This week saw the release of Eugène Green’s The Portuguese Nun (2009) (review here) – a fascinating, yet highly unconventional existential journey through Lisbon following an actress as she deals with issues of loneliness, love and divine will. CineVue were lucky enough to catch up for an interview with Green, a director with a clear and distinctive style, to talk to him about the film.
Patrick Gamble: The Portuguese Nun is a film with a myriad of different themes, how would you describe the film to someone who hasn’t seen it and what would you say was your primarily focus when creating The Portuguese Nun?
Eugène Green: As you observe, it is a tapestry of interweaving themes. To describe it very briefly, it is about a young actress who, during a brief stay in Lisbon, discovers, through the mysteries of that city, certain things about the relationship between human and spiritual love, art and nature, myth and reality, leading to an epiphany which gives a meaning to her life.
PG: It’s fascinating to see the themes from the book filter through the film the characters are making, and then again through the actions of Julie. How did the idea come about for Julie’s character to mirror the actions of her role within the film?

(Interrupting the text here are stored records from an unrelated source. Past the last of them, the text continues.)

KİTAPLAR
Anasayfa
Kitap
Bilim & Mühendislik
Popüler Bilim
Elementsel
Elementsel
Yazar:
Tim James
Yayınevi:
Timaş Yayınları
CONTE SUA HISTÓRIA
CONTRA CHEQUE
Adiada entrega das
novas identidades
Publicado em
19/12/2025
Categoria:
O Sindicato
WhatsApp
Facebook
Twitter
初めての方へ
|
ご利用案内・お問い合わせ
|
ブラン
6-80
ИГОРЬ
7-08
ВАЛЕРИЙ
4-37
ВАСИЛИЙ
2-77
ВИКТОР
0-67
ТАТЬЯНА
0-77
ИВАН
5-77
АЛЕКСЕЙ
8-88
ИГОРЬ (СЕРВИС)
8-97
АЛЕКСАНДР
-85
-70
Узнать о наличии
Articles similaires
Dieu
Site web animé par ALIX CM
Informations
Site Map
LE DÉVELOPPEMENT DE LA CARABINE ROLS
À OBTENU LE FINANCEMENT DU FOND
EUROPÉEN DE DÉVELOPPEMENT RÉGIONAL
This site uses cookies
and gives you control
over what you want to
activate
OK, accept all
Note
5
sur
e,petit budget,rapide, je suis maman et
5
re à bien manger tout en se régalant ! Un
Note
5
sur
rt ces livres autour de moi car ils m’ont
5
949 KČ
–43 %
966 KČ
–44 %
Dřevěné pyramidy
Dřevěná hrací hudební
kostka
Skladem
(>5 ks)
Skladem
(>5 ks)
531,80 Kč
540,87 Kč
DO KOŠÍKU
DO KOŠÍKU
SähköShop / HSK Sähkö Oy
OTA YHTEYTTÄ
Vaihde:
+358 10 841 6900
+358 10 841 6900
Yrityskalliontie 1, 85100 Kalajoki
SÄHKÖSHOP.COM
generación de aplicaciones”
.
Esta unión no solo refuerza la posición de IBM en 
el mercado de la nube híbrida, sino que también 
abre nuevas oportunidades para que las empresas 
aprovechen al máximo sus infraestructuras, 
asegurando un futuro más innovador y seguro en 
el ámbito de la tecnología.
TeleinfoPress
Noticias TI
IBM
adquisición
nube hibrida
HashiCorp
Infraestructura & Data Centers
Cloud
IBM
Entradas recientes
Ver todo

EG: As for all my works of fiction, films and novels, the central idea came to me, a long time ago, in a flash: it was that of an actress come to Lisbon to play the role of Mariana in a film inspired by Les Lettres Portugaises, and who becomes fascinated by a real nun praying in a chapel. I don’t know where the flashes come from, but once they have occurred, the rest falls into place naturally.
PG: Your approach is very unconventional (especially your use of frontal shots during dialogue scenes), dividing even the most astute of cinema audiences, was their ever a worry that your unusual style may not gel effectively?
EG: I wanted to make films since the age of sixteen. When I got to shoot my first feature, Toutes les nuits (2001), I was more than fifty. I had had a lot of time to think about what I wanted to do, and how to do it. I continue to use the same elements of style as in that first film, because they seem to me necessary and efficient in relation to what I am trying to achieve. I could not imagine doing otherwise.
PG: There are some sly jokes hidden within the film’s dialogue including a rather tongue in cheek conversation between Julie and her make-up artist – Is this self-awareness of the film’s distinctive and unusual style there to lighten the mood or as a defence against those who may see the film as a needlessly eccentric piece of art?
EG: It is both. It is a way at laughing at myself and at my adversaries at the same time. That’s very democratic, don’t you think so? In general, elements of humour come naturally in all my work, even though the themes are very serious.
PG: The film’s dialogue, whilst quite jarring when compared to the language of most films still has an incredibly naturalistic feeling – unafraid to include the awkwardness of real life. Is this something you look to achieve intentionally or does it naturally evolve?
EG: I usually find “naturalistic” dialogue – and acting – terribly false. What I aim at, in writing my dialogues, is interior truth. I hope to make the audience see and hear the characters’ soul. I therefore try to express very deep feelings with very simple words, in rigorous grammatical constructions. The aspect of the language to which you refer is very intentional, and difficult to accomplish: achieving simplicity is a very complicated thing.
PG: Aside from the film’s rich tapestry of ideas there’s also some magnificent wide angle shots of Lisbon which helps the audience become as intoxicated with the city as Julie does. Is Lisbon a place you’ve always wanted to capture in this way or did it evolve organically whilst filming there?
EG: I have a very powerful and mysterious relation to Lisbon, and of course, the city is one of the two main characters, with Julie, and was present from the first conception of the film as an indispensable element.
PG: What‘s next in the pipeline?
EG: I hope to shoot this summer, mainly in Italy, a film called La Sapience or La Sapienza. It takes place today, but the central character is an architect who is obsessed by the great baroque architect Franceso Borromini, who will be present through his architecture and references to his life. Like all my projects, we have much difficulty in financing it, and the existence of the film will be decided on in the next few weeks. I also have another project in Portugal.